3) Handling exceptions#

  1. Modify the script collate.py so that it catches any exceptions that are raised when it tries to open files and records them in the log file.

    When you are finished, the program should collate all the files it can, rather than halting as soon as it encounters a problem.

  2. Modify your first solution to handle nonexistent files and permission problems separately.

4) Testing error handling#

In our suggested solution to the previous exercise, we modified collate.py to handle different types of errors associated with reading input files. If the main function in collate.py now reads:

def main(args):
    """Run the command line program."""
    log_lev = logging.DEBUG if args.verbose else logging.WARNING
    logging.basicConfig(level=log_lev, filename=args.logfile)
    word_counts = Counter()
    logging.info('Processing files...')
    for fname in args.infiles:
        try:
            logging.debug(f'Reading in {fname}...')
            if fname[-4:] != '.csv':
                msg = ERRORS['not_csv_suffix'].format(
                    fname=fname)
                raise OSError(msg)
            with open(fname, 'r') as reader:
                logging.debug('Computing word counts...')
                update_counts(reader, word_counts)
        except FileNotFoundError:
            msg = f'{fname} not processed: File does not exist'
            logging.warning(msg)
        except PermissionError:
            msg = f'{fname} not processed: No read permission'
            logging.warning(msg)
        except Exception as error:
            msg = f'{fname} not processed: {error}'
            logging.warning(msg)
    util.collection_to_csv(word_counts, num=args.num)
  1. It is difficult to write a simple unit test for the lines of code dedicated to reading input files, because main is a long function that requires command-line arguments as input. Edit collate.py so that the six lines of code responsible for processing an input file appear in their own function that reads as follows (i.e., once you are done, main should call process_file in place of the existing code):

def process_file(fname, word_counts):
    """Read file and update word counts"""
    logging.debug(f'Reading in {fname}...')
    if fname[-4:] != '.csv':
        msg = ERRORS['not_csv_suffix'].format(
            fname=fname)
        raise OSError(msg)
    with open(fname, 'r') as reader:
        logging.debug('Computing word counts...')
        update_counts(reader, word_counts)
  1. Add a unit test to test_zipfs.py that uses pytest.raises to check that the new collate.process_file function raises an OSError if the input file does not end in .csv. Run pytest to check that the new test passes.

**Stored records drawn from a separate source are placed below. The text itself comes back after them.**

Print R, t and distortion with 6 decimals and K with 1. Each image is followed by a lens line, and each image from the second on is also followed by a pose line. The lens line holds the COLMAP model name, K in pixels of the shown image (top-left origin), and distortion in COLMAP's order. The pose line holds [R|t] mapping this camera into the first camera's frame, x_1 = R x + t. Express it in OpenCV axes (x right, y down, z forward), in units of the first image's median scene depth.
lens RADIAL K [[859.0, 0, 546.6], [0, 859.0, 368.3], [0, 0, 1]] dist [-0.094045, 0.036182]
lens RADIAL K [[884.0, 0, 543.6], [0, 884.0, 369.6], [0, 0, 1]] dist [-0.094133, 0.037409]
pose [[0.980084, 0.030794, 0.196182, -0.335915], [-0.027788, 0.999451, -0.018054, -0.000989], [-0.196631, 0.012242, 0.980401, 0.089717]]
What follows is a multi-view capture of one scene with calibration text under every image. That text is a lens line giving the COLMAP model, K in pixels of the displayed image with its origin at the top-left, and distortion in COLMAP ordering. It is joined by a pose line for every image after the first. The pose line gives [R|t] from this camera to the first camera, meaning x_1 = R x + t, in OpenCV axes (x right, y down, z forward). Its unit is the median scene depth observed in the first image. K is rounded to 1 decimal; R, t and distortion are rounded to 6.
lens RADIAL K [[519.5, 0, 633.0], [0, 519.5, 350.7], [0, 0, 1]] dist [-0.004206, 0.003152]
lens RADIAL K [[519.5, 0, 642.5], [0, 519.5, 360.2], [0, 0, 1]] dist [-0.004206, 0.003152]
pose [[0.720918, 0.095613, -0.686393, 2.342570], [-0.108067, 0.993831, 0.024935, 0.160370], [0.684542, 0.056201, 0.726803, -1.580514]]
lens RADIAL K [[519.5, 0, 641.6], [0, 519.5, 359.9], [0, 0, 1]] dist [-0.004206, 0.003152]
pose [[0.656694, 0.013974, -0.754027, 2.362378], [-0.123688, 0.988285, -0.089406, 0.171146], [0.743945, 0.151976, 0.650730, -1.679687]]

  2. Add a unit test to test_zipfs.py that uses pytest.raises to check that the new collate.process_file function raises a FileNotFoundError if the input file does not exist. Run pytest to check that the new test passes.

  3. Use the coverage library (Section test coverage) to check that the relevant commands in process_file (specifically raise OSError and open(fname, 'r')) were indeed tested.

5) Error catalogs#

In Section on writing usefule error messages we started to define an error catalog called ERRORS.

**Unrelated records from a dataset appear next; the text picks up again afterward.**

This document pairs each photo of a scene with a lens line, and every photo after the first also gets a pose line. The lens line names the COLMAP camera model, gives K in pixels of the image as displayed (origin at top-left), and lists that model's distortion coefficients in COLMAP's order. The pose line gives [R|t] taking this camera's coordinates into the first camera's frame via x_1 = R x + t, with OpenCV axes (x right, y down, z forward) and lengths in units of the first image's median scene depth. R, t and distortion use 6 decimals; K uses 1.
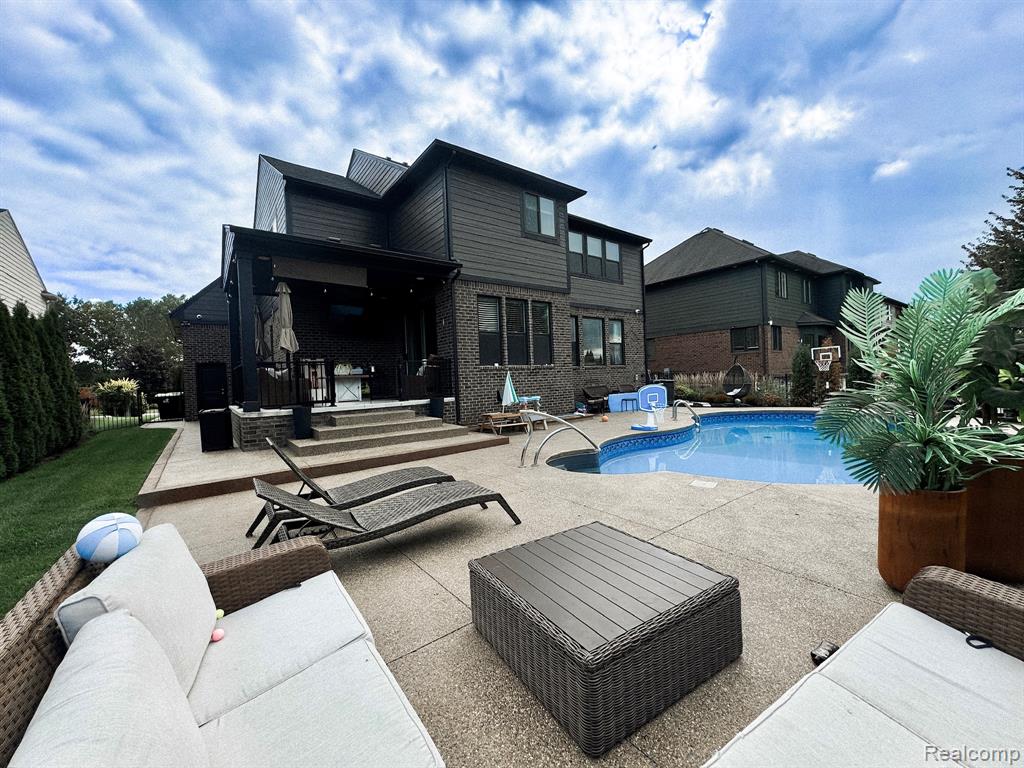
lens RADIAL K [[405.9, 0, 512.0], [0, 405.9, 384.0], [0, 0, 1]] dist [-0.002030, -0.000470]
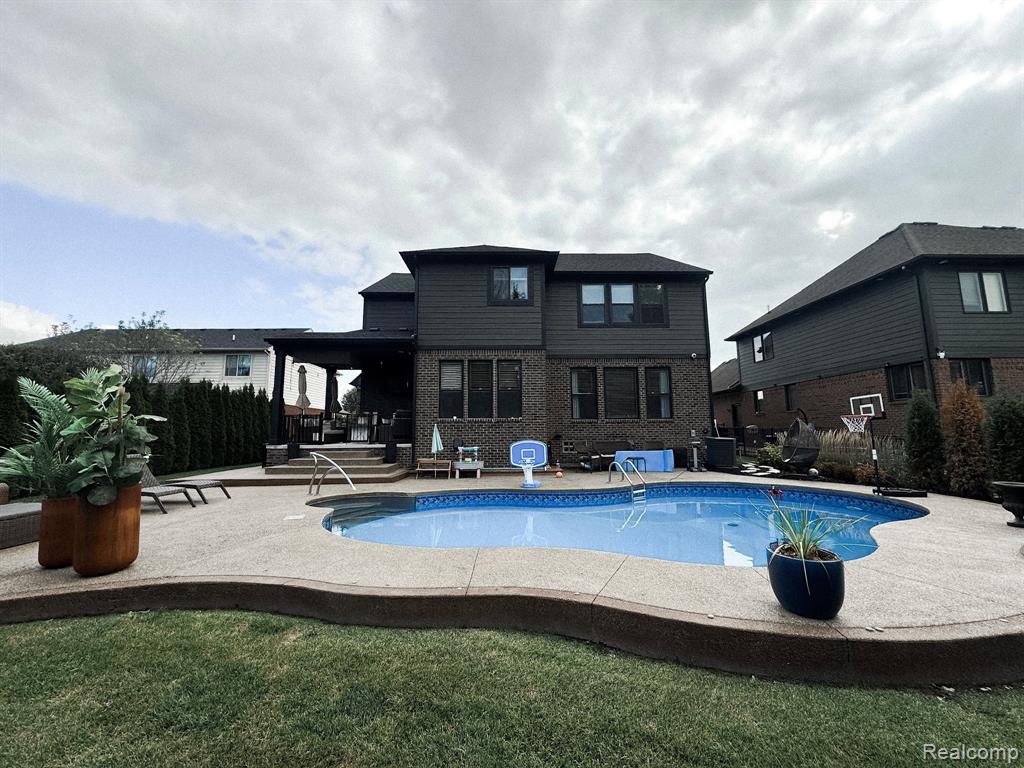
lens RADIAL K [[415.3, 0, 512.0], [0, 415.3, 384.0], [0, 0, 1]] dist [0.041705, -0.011720]
pose [[0.818394, -0.036847, -0.573475, 0.788144], [-0.031192, 0.993623, -0.108356, -0.019571], [0.573810, 0.106566, 0.812026, 0.115195]]
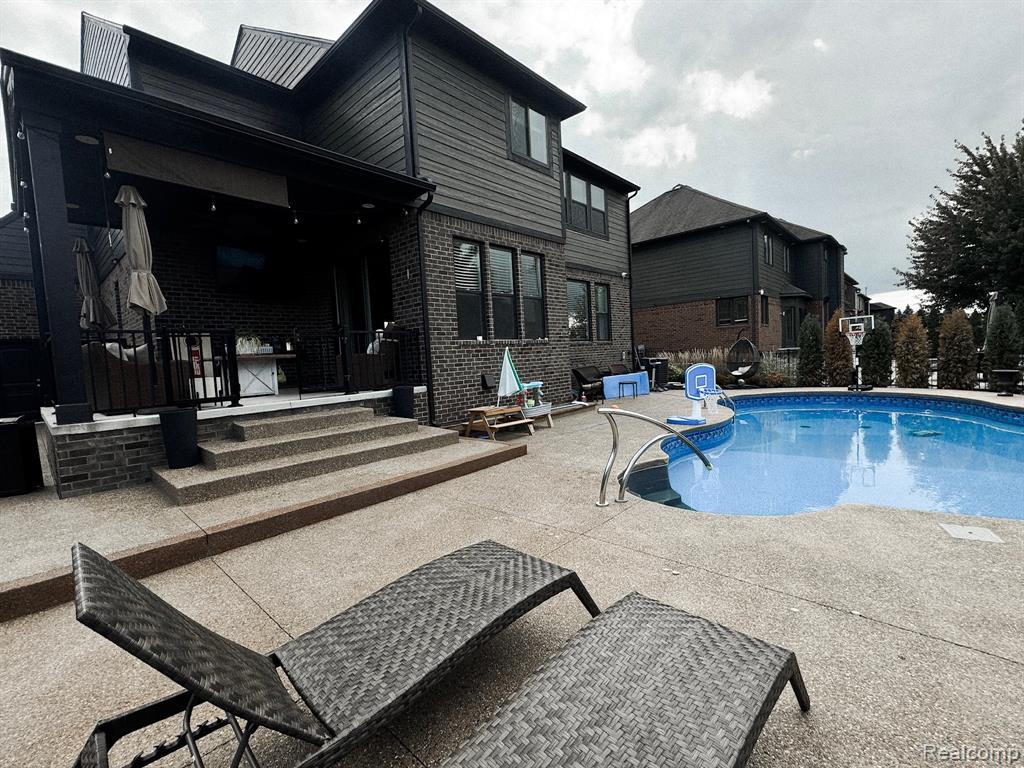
lens RADIAL K [[446.2, 0, 512.0], [0, 446.2, 384.0], [0, 0, 1]] dist [-0.001677, -0.000137]
pose [[0.984093, -0.021232, 0.176381, -0.122647], [0.013873, 0.998985, 0.042850, -0.000367], [-0.177112, -0.039722, 0.983389, 0.223859]]
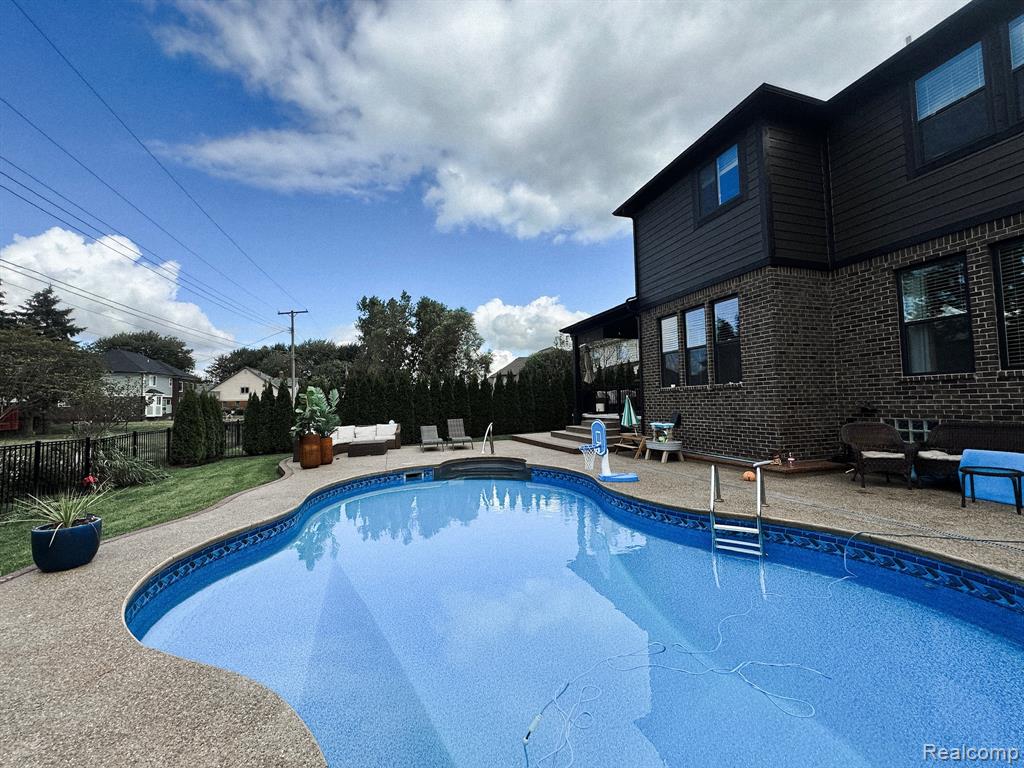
lens RADIAL K [[415.3, 0, 512.0], [0, 415.3, 384.0], [0, 0, 1]] dist [0.041705, -0.011720]
pose [[-0.317652, 0.004280, -0.948198, 1.003296], [0.025613, 0.999664, -0.004068, -0.058001], [0.947861, -0.025579, -0.317655, 0.960120]]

  1. Remember PEP8 and codingstyle, explain why we have used capital letters for the name of the catalog.

  2. Python has three ways to format strings: the % operator, the str.format method, and f-strings (where the “f” stands for “format”). Look up the documentation for each and explain why we have to use str.format rather than f-strings for formatting error messages in our catalog/lookup table.

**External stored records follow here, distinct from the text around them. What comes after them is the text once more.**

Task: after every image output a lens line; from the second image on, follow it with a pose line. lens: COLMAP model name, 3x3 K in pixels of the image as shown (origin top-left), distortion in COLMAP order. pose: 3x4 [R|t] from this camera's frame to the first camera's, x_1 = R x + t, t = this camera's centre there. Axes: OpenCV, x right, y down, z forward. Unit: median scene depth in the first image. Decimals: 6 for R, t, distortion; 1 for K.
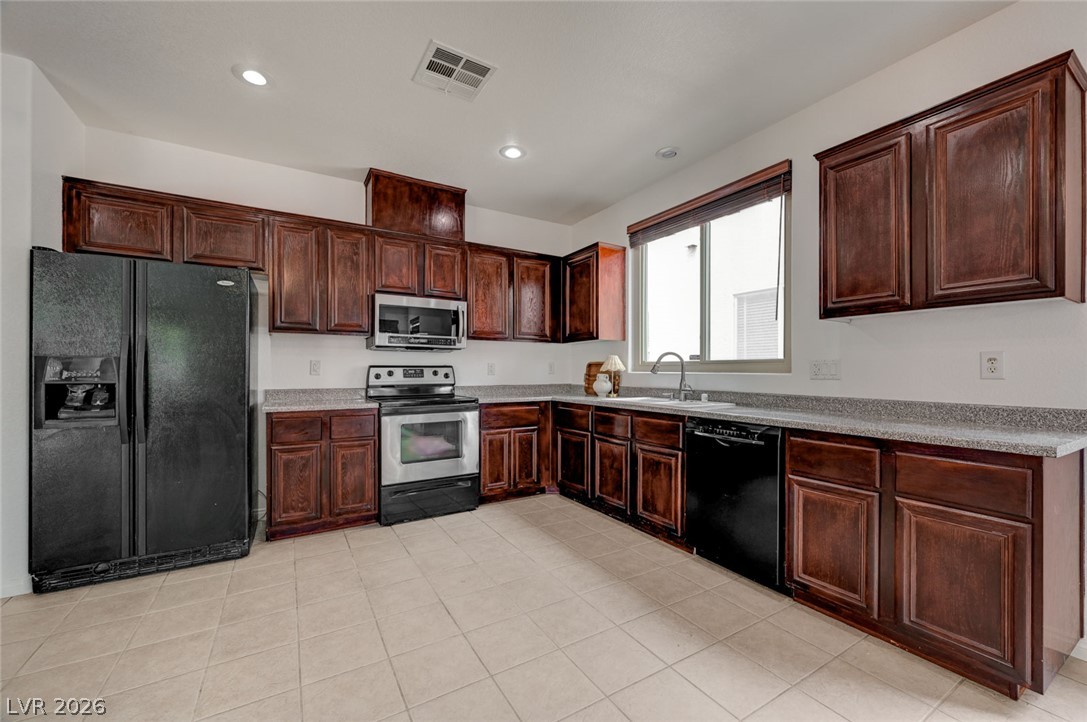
lens RADIAL K [[432.7, 0, 546.1], [0, 432.7, 370.9], [0, 0, 1]] dist [0.000512, 0.000149]
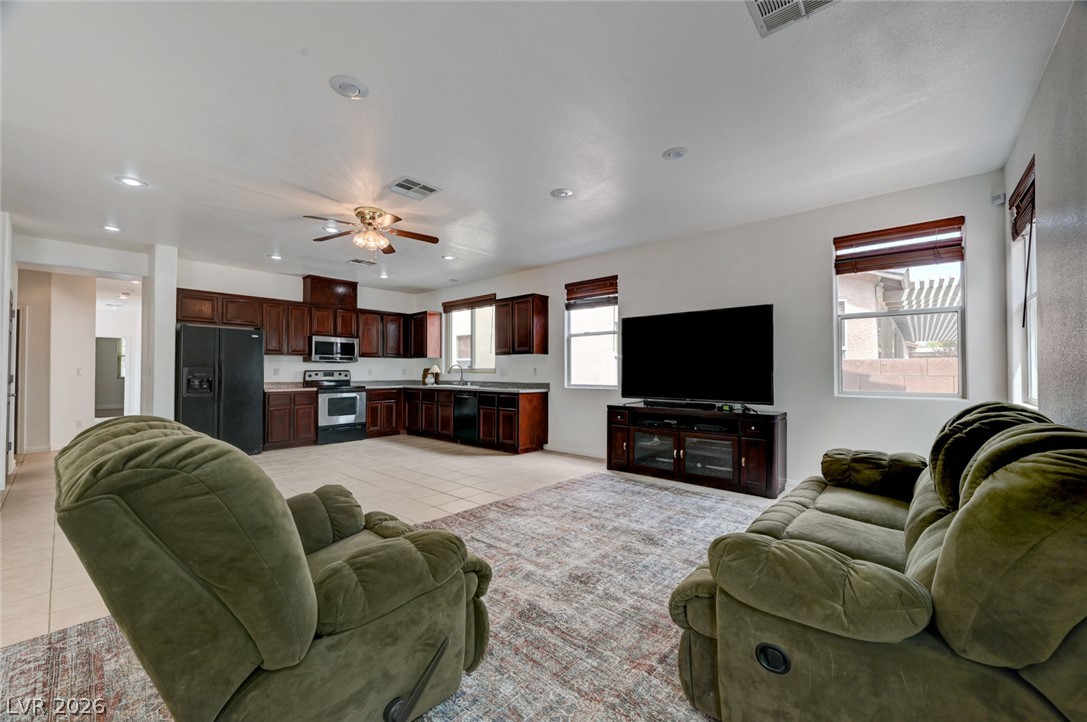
lens RADIAL K [[430.5, 0, 546.8], [0, 430.5, 365.2], [0, 0, 1]] dist [-0.001262, -0.000021]
pose [[0.953608, 0.002618, 0.301039, 0.053455], [0.002729, 0.999846, -0.017341, 0.000727], [-0.301038, 0.017358, 0.953454, -1.263057]]
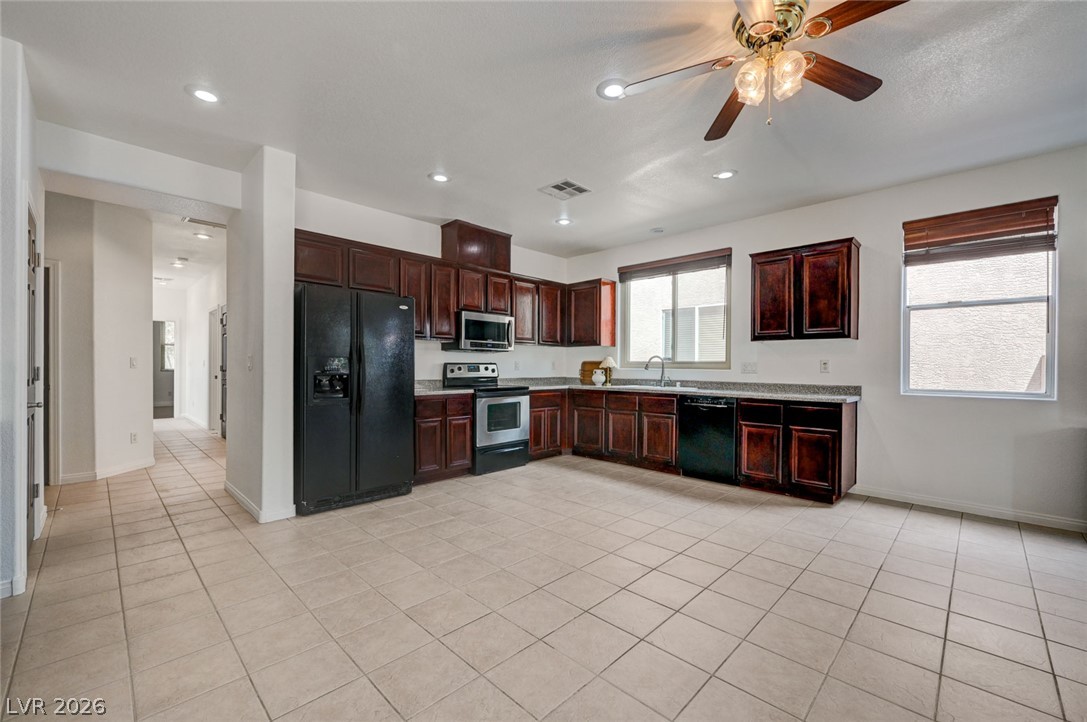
lens RADIAL K [[447.0, 0, 544.1], [0, 447.0, 369.1], [0, 0, 1]] dist [-0.001315, -0.000065]
pose [[0.968391, 0.003606, 0.249411, -0.482287], [-0.004988, 0.999976, 0.004907, -0.001235], [-0.249388, -0.005996, 0.968385, -0.440998]]
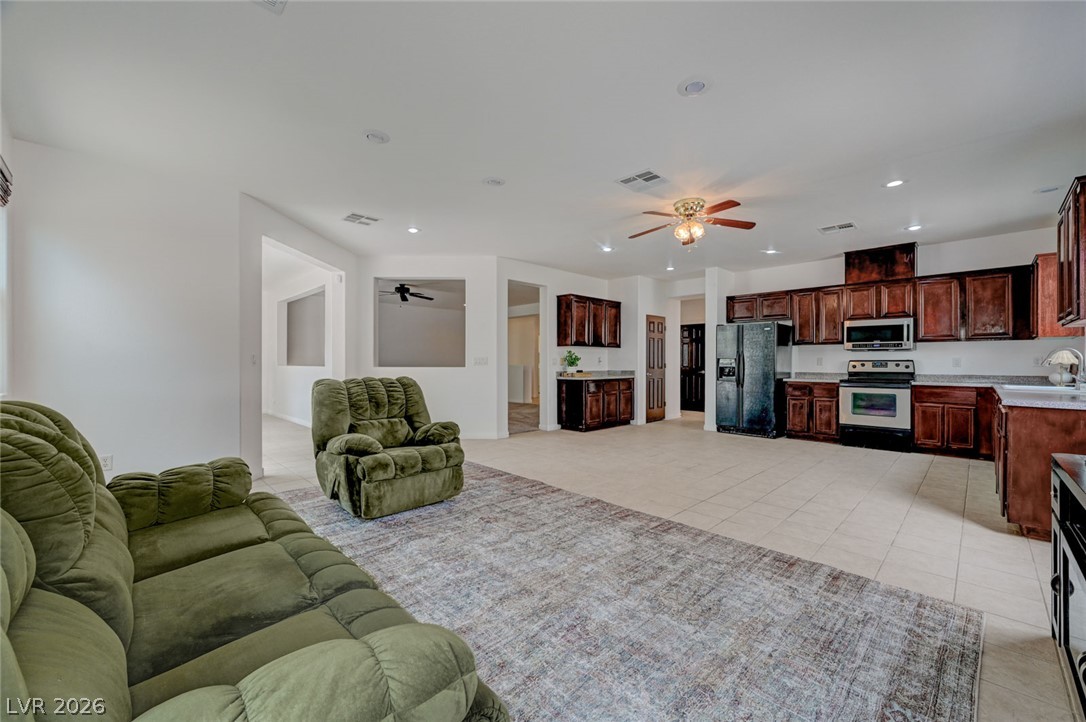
lens RADIAL K [[433.1, 0, 545.3], [0, 433.1, 362.0], [0, 0, 1]] dist [-0.001012, 0.000003]
pose [[0.232486, -0.000838, -0.972599, 1.063521], [-0.003875, 0.999991, -0.001787, 0.002305], [0.972592, 0.004184, 0.232480, -0.641193]]
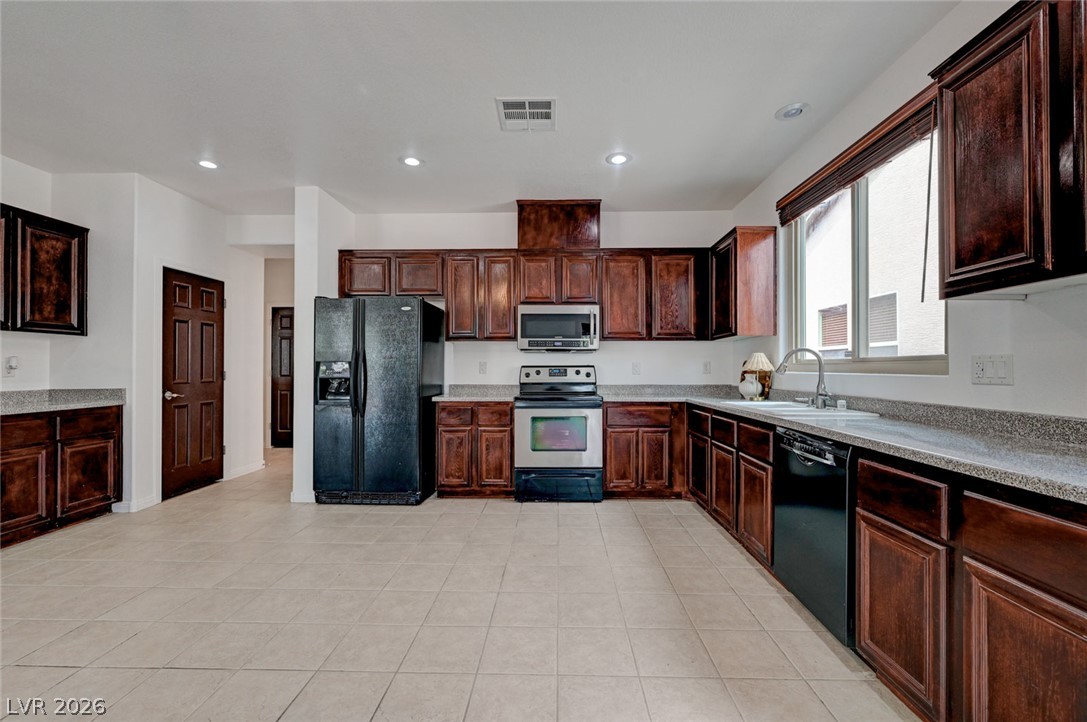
lens RADIAL K [[440.9, 0, 547.8], [0, 440.9, 365.4], [0, 0, 1]] dist [0.000684, 0.000239]
pose [[0.842480, -0.004279, -0.538711, 0.314583], [-0.000586, 0.999961, -0.008860, -0.002832], [0.538727, 0.007780, 0.842444, 0.025556]]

  3. There’s a good chance we will eventually want to use the error messages we’ve defined in other scripts besides collate.py. To avoid duplication, move ERRORS to the utilities module that was first created in Section.

6) Tracebacks#

Run the following code:

try:
    1/0
except Exception as e:
    help(e.__traceback__)
  1. What kind of object is e.__traceback__?

  2. What useful information can you get from it?